START EXTRACTED RECORDS
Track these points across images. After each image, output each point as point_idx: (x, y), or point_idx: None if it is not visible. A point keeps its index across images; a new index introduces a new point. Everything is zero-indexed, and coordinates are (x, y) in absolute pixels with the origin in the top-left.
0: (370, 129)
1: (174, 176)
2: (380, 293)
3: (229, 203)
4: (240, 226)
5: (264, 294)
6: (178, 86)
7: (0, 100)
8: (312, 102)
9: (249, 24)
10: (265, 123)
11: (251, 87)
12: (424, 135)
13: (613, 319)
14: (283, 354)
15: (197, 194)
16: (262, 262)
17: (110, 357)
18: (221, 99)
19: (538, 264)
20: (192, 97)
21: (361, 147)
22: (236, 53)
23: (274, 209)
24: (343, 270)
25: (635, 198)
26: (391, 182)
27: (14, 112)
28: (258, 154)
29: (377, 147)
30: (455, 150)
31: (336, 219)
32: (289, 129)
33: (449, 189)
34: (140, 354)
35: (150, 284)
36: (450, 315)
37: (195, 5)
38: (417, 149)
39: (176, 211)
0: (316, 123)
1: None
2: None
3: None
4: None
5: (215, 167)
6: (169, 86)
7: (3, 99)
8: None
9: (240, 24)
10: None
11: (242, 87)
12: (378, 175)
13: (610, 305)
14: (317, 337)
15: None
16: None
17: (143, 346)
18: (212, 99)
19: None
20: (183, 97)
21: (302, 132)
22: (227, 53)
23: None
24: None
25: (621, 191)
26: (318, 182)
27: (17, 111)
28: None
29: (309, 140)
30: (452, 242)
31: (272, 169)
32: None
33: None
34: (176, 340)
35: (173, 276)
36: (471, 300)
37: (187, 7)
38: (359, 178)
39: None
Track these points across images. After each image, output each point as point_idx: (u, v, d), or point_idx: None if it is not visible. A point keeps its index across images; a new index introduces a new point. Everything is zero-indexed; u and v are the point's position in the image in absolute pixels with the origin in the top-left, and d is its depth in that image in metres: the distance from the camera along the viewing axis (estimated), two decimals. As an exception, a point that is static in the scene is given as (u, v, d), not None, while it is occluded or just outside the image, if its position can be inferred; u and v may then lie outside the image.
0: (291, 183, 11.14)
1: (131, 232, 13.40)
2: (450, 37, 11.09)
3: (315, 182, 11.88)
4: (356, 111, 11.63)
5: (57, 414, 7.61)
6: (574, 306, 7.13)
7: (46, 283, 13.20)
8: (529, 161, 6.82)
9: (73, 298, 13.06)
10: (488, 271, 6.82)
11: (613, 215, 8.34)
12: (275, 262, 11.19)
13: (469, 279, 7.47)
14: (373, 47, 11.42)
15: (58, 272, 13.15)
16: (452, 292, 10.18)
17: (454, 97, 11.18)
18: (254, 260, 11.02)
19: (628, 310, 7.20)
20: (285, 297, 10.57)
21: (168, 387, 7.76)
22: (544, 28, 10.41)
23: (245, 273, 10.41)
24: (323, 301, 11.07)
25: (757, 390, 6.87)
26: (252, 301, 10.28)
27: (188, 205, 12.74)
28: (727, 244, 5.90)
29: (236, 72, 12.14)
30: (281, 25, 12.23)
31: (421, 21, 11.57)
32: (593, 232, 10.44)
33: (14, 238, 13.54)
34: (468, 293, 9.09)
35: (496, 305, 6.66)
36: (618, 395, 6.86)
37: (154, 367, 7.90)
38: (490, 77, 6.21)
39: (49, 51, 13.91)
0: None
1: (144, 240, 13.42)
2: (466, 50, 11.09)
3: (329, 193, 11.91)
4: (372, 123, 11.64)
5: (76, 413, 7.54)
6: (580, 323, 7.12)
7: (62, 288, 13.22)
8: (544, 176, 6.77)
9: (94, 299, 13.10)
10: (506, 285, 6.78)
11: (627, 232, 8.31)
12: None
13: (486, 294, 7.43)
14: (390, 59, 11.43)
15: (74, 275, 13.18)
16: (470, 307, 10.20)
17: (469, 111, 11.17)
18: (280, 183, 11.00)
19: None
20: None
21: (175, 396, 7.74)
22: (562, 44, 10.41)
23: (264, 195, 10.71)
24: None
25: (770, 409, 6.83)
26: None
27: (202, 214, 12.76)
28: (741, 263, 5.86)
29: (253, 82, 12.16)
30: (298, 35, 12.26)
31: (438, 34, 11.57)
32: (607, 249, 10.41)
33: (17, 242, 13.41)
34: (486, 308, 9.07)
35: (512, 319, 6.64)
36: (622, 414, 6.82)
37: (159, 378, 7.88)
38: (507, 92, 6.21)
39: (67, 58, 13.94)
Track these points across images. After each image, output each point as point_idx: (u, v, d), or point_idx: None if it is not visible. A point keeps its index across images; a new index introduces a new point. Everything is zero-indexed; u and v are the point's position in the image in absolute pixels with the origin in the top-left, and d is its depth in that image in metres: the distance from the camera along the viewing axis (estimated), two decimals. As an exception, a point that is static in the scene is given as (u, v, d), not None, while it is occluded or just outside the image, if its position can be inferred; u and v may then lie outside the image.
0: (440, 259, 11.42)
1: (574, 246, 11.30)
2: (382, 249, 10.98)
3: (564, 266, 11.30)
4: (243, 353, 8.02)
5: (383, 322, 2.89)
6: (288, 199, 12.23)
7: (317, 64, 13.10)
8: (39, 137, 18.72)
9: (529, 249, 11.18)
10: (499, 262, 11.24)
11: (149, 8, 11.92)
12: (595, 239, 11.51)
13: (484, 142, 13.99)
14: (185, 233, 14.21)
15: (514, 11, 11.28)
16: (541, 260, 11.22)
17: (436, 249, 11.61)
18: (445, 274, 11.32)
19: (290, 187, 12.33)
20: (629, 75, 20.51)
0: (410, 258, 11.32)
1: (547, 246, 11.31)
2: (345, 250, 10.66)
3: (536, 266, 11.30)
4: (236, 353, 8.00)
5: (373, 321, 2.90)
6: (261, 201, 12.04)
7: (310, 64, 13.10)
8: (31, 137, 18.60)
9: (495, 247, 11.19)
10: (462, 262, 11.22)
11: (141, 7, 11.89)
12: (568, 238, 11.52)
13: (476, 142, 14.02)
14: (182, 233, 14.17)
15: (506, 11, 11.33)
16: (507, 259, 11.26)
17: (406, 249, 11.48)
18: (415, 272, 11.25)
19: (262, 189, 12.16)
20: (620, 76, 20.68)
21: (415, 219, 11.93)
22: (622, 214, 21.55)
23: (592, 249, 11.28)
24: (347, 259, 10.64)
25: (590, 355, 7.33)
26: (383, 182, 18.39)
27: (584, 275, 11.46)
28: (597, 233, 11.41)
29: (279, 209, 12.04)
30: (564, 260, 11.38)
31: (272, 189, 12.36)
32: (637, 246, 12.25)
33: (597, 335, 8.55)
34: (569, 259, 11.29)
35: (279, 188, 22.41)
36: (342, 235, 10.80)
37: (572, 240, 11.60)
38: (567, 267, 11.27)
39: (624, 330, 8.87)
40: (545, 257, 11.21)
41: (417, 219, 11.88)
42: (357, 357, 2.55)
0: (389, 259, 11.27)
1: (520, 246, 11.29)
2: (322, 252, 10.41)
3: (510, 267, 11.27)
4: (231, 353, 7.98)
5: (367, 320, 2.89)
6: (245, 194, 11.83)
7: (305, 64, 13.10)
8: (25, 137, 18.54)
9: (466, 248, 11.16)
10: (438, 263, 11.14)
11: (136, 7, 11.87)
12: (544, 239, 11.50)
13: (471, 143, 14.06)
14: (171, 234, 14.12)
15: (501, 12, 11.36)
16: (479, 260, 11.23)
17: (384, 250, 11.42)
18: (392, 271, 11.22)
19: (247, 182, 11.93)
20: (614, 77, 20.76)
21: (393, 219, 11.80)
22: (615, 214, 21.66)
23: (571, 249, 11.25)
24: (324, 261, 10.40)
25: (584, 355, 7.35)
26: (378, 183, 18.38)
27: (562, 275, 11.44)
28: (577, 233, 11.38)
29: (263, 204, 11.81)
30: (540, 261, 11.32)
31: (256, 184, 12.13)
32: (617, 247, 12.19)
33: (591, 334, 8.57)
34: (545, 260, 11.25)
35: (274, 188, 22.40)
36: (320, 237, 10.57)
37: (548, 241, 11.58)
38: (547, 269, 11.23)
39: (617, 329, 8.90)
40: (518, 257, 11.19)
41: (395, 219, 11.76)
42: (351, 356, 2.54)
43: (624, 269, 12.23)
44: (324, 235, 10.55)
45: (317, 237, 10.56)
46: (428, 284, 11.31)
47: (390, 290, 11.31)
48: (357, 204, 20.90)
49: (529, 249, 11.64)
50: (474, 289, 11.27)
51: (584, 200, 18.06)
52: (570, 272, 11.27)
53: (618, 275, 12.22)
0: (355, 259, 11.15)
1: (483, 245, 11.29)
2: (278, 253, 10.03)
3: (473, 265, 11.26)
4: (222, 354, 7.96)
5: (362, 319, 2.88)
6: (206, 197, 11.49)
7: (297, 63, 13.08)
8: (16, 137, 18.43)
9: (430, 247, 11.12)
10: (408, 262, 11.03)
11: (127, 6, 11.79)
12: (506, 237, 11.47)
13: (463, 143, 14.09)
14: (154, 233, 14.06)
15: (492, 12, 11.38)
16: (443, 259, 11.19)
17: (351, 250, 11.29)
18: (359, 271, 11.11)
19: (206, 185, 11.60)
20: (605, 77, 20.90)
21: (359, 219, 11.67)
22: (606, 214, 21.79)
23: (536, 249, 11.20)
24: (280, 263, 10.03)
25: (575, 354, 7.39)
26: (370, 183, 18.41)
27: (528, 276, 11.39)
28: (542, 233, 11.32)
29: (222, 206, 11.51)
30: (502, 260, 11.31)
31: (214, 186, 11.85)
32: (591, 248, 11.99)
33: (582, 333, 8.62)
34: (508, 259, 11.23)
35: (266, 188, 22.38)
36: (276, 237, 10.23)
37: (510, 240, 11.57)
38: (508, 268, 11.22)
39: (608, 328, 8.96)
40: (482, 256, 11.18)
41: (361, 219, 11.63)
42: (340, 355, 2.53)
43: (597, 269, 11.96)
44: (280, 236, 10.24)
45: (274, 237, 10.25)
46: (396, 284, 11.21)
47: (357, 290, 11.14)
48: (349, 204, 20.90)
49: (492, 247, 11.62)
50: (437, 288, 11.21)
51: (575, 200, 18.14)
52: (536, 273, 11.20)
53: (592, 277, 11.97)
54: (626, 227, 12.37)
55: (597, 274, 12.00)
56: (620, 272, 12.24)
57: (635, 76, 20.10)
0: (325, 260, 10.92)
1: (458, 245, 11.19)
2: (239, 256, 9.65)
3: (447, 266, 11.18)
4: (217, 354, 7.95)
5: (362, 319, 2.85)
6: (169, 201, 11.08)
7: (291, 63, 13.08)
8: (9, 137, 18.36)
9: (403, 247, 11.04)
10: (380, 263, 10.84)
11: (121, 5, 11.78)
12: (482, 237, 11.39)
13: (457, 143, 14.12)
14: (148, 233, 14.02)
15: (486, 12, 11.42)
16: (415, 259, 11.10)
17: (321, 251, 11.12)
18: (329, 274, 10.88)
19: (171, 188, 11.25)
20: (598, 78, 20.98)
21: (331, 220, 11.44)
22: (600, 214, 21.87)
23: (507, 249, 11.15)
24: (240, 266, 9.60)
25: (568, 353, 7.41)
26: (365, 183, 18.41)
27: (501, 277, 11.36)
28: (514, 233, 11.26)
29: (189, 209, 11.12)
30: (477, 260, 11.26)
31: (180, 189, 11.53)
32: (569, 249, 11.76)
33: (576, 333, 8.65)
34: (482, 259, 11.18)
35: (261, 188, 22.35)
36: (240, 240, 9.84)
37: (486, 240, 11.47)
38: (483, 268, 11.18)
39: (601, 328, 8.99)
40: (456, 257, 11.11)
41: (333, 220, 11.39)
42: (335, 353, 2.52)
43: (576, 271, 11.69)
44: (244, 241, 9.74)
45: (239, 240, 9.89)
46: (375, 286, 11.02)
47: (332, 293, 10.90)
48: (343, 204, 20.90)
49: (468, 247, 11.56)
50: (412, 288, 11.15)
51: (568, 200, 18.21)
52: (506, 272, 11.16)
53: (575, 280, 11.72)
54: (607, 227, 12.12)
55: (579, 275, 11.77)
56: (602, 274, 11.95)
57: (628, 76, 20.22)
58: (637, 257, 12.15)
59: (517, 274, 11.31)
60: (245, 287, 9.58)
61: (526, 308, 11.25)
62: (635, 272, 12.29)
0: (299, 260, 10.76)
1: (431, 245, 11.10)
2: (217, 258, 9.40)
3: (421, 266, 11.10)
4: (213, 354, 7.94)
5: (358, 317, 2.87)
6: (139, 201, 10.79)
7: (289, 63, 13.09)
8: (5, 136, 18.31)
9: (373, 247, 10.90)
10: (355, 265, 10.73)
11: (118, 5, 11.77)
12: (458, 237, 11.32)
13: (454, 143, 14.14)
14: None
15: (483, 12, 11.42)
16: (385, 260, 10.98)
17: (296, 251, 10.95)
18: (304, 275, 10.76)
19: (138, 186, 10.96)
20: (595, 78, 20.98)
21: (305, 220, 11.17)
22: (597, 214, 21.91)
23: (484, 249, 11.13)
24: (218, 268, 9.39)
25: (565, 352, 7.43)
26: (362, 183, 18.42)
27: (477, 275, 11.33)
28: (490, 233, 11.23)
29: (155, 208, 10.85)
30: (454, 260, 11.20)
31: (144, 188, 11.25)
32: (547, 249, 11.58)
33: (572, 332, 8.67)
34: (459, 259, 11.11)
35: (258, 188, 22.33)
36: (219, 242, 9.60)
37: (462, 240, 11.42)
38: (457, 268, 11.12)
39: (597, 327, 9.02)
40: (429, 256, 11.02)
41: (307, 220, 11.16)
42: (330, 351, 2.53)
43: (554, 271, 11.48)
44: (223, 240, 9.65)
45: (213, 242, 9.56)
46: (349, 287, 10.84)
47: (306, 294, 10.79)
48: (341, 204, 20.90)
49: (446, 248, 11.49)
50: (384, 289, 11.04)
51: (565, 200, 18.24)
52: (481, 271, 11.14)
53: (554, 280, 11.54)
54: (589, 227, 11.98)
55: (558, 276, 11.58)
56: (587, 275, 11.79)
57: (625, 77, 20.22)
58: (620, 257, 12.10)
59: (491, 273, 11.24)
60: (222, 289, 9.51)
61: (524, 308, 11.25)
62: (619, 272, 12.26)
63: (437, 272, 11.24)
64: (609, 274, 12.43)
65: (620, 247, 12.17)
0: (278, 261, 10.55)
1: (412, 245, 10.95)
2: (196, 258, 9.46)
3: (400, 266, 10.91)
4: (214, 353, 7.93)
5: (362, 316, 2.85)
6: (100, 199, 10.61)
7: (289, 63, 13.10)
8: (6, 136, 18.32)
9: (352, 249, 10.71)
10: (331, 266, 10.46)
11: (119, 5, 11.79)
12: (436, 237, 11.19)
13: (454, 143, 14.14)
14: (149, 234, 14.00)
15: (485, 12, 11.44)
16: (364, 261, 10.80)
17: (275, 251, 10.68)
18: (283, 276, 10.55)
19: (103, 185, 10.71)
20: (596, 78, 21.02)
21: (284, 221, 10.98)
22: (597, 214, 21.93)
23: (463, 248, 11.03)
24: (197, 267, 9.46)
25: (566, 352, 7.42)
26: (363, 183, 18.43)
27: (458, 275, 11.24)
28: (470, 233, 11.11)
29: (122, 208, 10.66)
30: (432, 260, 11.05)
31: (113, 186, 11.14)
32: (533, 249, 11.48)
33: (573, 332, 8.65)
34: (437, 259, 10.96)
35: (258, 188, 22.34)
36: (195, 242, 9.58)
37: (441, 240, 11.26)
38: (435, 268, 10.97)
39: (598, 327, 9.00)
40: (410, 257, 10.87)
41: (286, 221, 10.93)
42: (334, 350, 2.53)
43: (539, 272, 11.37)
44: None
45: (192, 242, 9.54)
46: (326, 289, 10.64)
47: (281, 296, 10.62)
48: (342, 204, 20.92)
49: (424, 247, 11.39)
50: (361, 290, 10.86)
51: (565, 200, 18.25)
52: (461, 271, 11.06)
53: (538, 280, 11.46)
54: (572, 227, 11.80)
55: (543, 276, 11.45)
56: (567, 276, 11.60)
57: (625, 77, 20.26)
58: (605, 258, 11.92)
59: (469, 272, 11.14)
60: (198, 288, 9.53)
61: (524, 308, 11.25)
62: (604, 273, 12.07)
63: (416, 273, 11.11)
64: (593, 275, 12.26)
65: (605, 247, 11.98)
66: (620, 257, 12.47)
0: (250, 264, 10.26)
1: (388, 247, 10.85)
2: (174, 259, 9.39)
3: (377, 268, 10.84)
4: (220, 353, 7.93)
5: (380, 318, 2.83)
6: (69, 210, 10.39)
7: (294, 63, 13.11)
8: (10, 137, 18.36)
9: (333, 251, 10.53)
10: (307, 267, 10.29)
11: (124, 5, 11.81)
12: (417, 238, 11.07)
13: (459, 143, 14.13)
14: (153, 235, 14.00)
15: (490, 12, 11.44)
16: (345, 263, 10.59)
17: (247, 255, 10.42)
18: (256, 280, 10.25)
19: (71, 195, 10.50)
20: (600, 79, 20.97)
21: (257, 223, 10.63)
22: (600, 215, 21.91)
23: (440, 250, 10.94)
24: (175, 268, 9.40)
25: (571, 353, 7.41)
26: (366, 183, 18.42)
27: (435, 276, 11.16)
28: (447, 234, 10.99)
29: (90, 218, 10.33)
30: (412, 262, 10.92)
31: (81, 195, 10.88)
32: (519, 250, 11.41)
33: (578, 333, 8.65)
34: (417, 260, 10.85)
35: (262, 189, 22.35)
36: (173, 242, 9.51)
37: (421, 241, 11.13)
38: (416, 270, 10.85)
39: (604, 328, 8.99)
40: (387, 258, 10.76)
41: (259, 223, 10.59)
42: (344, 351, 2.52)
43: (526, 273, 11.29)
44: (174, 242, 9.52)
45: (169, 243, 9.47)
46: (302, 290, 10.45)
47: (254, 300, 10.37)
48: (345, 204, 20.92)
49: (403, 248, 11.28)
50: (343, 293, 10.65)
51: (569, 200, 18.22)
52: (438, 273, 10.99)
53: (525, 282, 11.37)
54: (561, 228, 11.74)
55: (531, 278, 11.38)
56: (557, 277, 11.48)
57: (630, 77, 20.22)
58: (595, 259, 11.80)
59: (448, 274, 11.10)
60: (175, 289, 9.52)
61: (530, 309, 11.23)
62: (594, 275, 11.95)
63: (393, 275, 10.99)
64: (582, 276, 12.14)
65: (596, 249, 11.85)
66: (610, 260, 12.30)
END EXTRACTED RECORDS
■ TASK PROMPT:
Reprint exactly the lines above that start at the one with "18: (415, 272, 11.25)" and end at the one with "52: (570, 272, 11.27)", keeping both and adding none.

■ REPLY TO THE EXERCISE:
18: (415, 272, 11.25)
19: (262, 189, 12.16)
20: (620, 76, 20.68)
21: (415, 219, 11.93)
22: (622, 214, 21.55)
23: (592, 249, 11.28)
24: (347, 259, 10.64)
25: (590, 355, 7.33)
26: (383, 182, 18.39)
27: (584, 275, 11.46)
28: (597, 233, 11.41)
29: (279, 209, 12.04)
30: (564, 260, 11.38)
31: (272, 189, 12.36)
32: (637, 246, 12.25)
33: (597, 335, 8.55)
34: (569, 259, 11.29)
35: (279, 188, 22.41)
36: (342, 235, 10.80)
37: (572, 240, 11.60)
38: (567, 267, 11.27)
39: (624, 330, 8.87)
40: (545, 257, 11.21)
41: (417, 219, 11.88)
42: (357, 357, 2.55)
0: (389, 259, 11.27)
1: (520, 246, 11.29)
2: (322, 252, 10.41)
3: (510, 267, 11.27)
4: (231, 353, 7.98)
5: (367, 320, 2.89)
6: (245, 194, 11.83)
7: (305, 64, 13.10)
8: (25, 137, 18.54)
9: (466, 248, 11.16)
10: (438, 263, 11.14)
11: (136, 7, 11.87)
12: (544, 239, 11.50)
13: (471, 143, 14.06)
14: (171, 234, 14.12)
15: (501, 12, 11.36)
16: (479, 260, 11.23)
17: (384, 250, 11.42)
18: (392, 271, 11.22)
19: (247, 182, 11.93)
20: (614, 77, 20.76)
21: (393, 219, 11.80)
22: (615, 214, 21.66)
23: (571, 249, 11.25)
24: (324, 261, 10.40)
25: (584, 355, 7.35)
26: (378, 183, 18.38)
27: (562, 275, 11.44)
28: (577, 233, 11.38)
29: (263, 204, 11.81)
30: (540, 261, 11.32)
31: (256, 184, 12.13)
32: (617, 247, 12.19)
33: (591, 334, 8.57)
34: (545, 260, 11.25)
35: (274, 188, 22.40)
36: (320, 237, 10.57)
37: (548, 241, 11.58)
38: (547, 269, 11.23)
39: (617, 329, 8.90)
40: (518, 257, 11.19)
41: (395, 219, 11.76)
42: (351, 356, 2.54)
43: (624, 269, 12.23)
44: (324, 235, 10.55)
45: (317, 237, 10.56)
46: (428, 284, 11.31)
47: (390, 290, 11.31)
48: (357, 204, 20.90)
49: (529, 249, 11.64)
50: (474, 289, 11.27)
51: (584, 200, 18.06)
52: (570, 272, 11.27)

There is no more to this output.